Texto fornecido |
========================================
Um presente para os fãs de literatura portuguesa



Muito se tem falado nos últimos anos nos novos autores portugueses. E quase sempre se fala em homens, deixando por mencionar um nome incontornável, que editou nos últimos anos um livro capaz de ombrear com o que de melhor foi escrito em português. Falo de Dulce Maria Cardoso e de “O Retorno”, um livro que nos apresenta a visão de um adolescente sobre a descolonização. Confesso que o tema não me diz muito e de início tive algumas dúvidas de que esta leitura seria interessante para mim. Mas o cunho pessoal que Dulce Maria Cardoso inscreve na história, em que a descolonização interessa pelas consequências que tem para Rui e para a sua família, e não enquanto acontecimento por si só, tornou a leitura deste livro numa experiência muito intensa.

Incomodou-me um pouco a forma como Rui fala dos africanos que, digamos, não é propriamente abonatória nem respeitosa, mas essa é uma das provas da excelência de Dulce Maria Cardoso: a não necessidade de criar personagens perfeitas, conseguindo que nos identifiquemos com as pessoas, sem que nos identifiquemos com as suas opiniões. Um clássico para as gerações futuras, com a chancela da Tinta da China.


Um presente para quem só lê não ficção



As biografias históricas estão na moda. Ou melhor, as biografias romanceadas. Há por isso que prosseguir com cuidado nesta área ou corremos o risco de levar para casa uma história que de real só tem o esqueleto, preenchido com os devaneios românticos de escritoras de qualidade duvidosa. Mas há, felizmente, muitas biografias escritas por historiadores conceituados. Um bom exemplo é “Catarina de Áustria: Infanta de Tordesilhas, Rainha de Portugal” de Ana Isabel Buescu, um relato rigoroso e envolvente da vida da mulher de D. João III, uma personagem com um papel fundamental na aproximação de Portugal a Espanha, que viria a culminar com a anexação do nosso país ao império de Filipe II.
========================================
Tarefas obrigatórias |
a. Transcreva do texto sobre livros para oferecer tudo desde "Um presente para os" até "experiência muito intensa.".
b. Responda às seguintes perguntas com base no texto sobre livros para oferecer:
(i) Que chancela publica "O Retorno"?
(ii) De quem foi mulher Catarina de Áustria?
(iii) Sobre que acontecimento é a visão do adolescente apresentada em "O Retorno"?

Dados guardados |
========================================
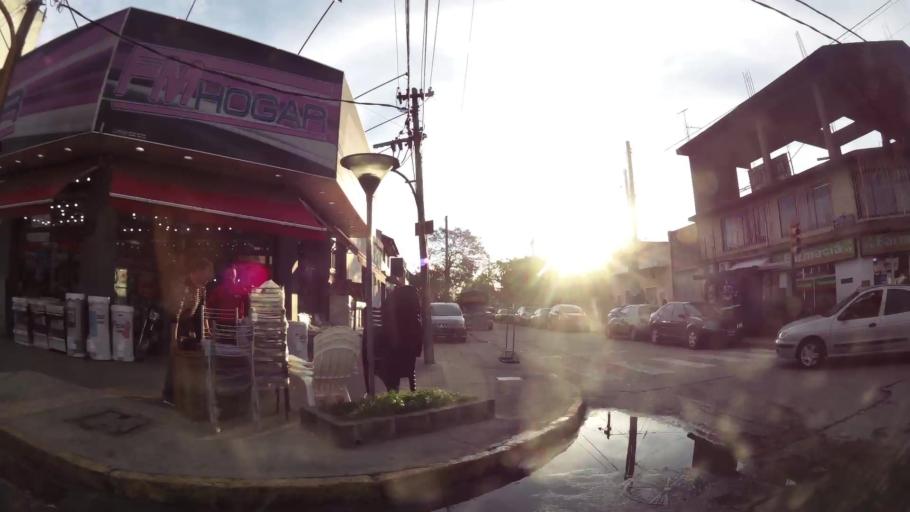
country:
========================================
As respostas |
a.
Um presente para os fãs de literatura portuguesa



Muito se tem falado nos últimos anos nos novos autores portugueses. E quase sempre se fala em homens, deixando por mencionar um nome incontornável, que editou nos últimos anos um livro capaz de ombrear com o que de melhor foi escrito em português. Falo de Dulce Maria Cardoso e de “O Retorno”, um livro que nos apresenta a visão de um adolescente sobre a descolonização. Confesso que o tema não me diz muito e de início tive algumas dúvidas de que esta leitura seria interessante para mim. Mas o cunho pessoal que Dulce Maria Cardoso inscreve na história, em que a descolonização interessa pelas consequências que tem para Rui e para a sua família, e não enquanto acontecimento por si só, tornou a leitura deste livro numa experiência muito intensa.

b.
(i) Tinta da China.
(ii) De D. João III.
(iii) Sobre a descolonização.